--- start of Reading passage ---

When we started building the ingestion layer for Vendrsec, we assumed the hardest part would be the prioritization logic. It wasn't. The hardest part was answering a deceptively simple question: when Qualys says a host has CVE-2024-21413 and Tenable says the same host has CVE-2024-21413, are those the same finding?
Sounds trivial. It isn't. Different scanners use different asset identifiers, different plugin logic, different severity mappings, and different notions of what "remediated" means. Before you can prioritize anything, you need a normalized findings schema that speaks the same language regardless of where the finding originated. Most security teams either skip this step (and drown in duplicates) or spend weeks building fragile normalization scripts that break with every scanner update.
This post covers what we learned building multi-scanner correlation from scratch: where duplicates actually come from, what a workable normalized schema looks like, and the deduplication logic that doesn't introduce more problems than it solves.

--- end of Reading passage ---
--- start of Collected data ---

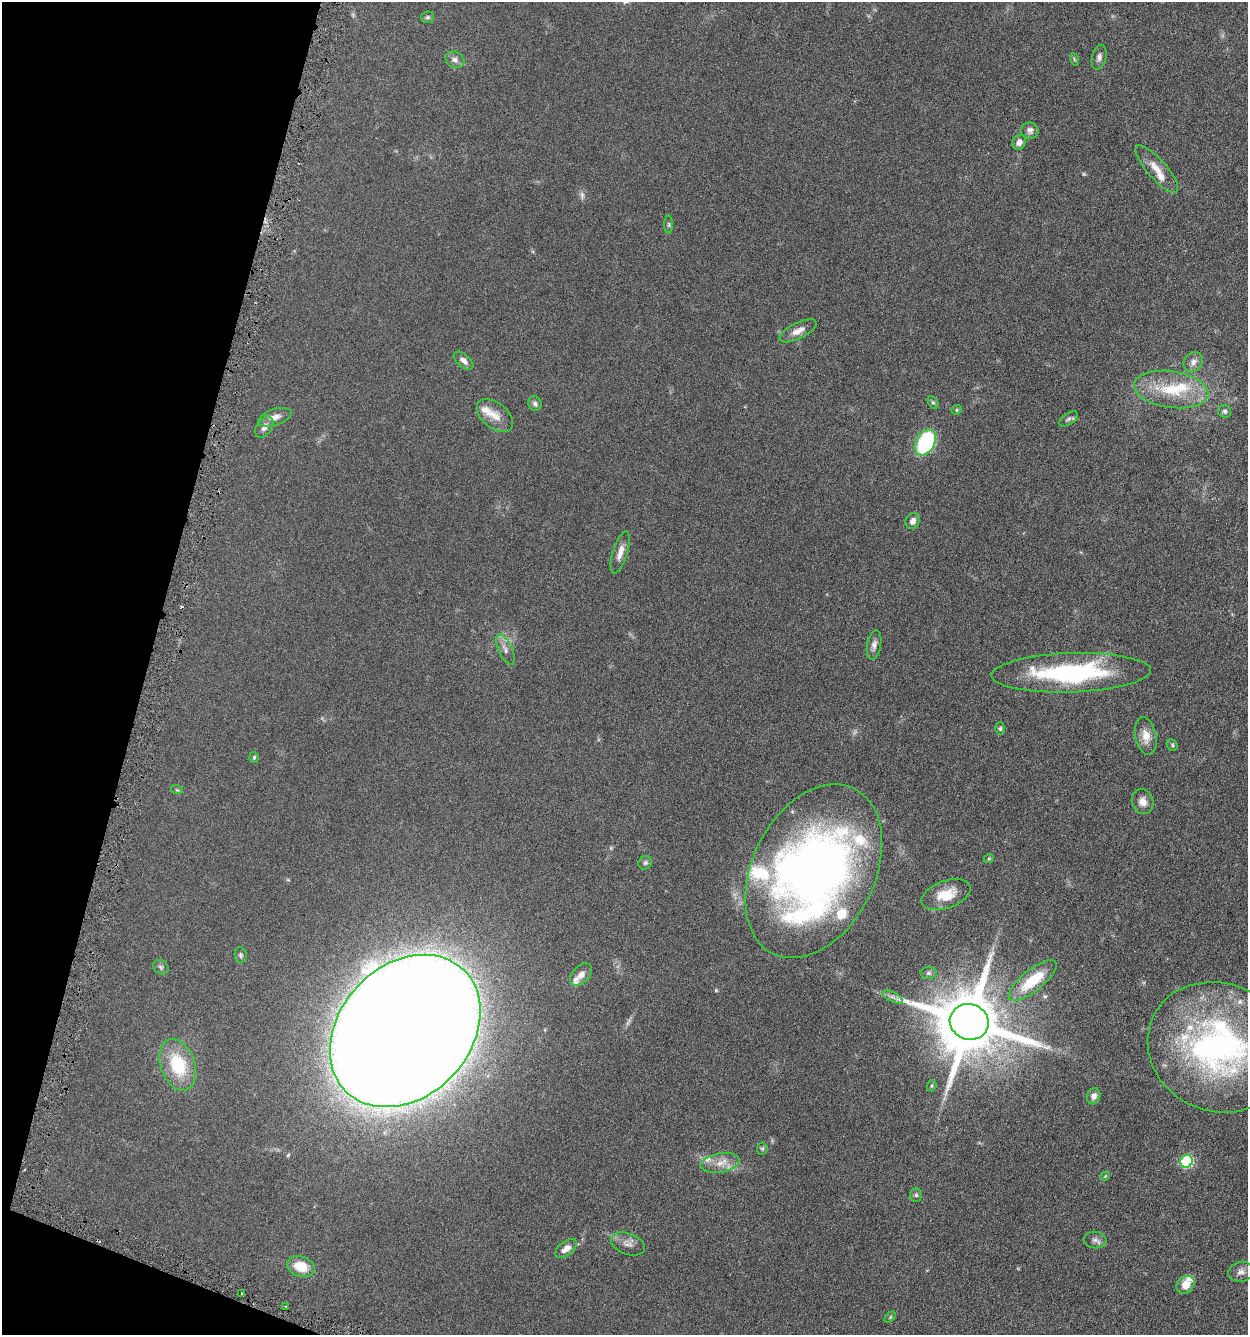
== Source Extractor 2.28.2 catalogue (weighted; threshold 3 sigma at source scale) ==
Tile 9 of 4 x 4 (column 1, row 3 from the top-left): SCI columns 262-1507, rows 1342-2674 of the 5376 x 5350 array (HDU 1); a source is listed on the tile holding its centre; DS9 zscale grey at full resolution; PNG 1250 x 1337 px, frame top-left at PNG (2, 2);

--- end of Collected data ---

> Exercise requirements:
a) List every way the post on multi-scanner vulnerability correlation says scanners differ from one another.
b) Carry on with the post on multi-scanner vulnerability correlation from the point where it stops.

> Responses in order:
a)
- Asset identifiers
- Plugin logic
- Severity mappings
- Notions of what "remediated" means

b)
Why Duplicates Happen (And Why They're Not Your Scanner's Fault)
The reflexive answer is "the scanners overlap." That's partially true, but it misses the real sources of duplication. In practice, duplicates come from three distinct places.
Asset identity divergence. Qualys identifies hosts by IP address and QID (Qualys internal ID). Tenable identifies hosts by Nessus plugin ID and uses DNS hostname as a primary identifier where available. Wiz operates on cloud resource ARNs. When you have a host at 10.0.1.42 that's also `api-gateway-prod.internal` and also `arn:aws:ec2:us-east-1:123456789:instance/i-0abc123`, you have three different asset keys pointing at one physical asset. Every finding on that host will appear three times unless you resolve the asset identity layer first.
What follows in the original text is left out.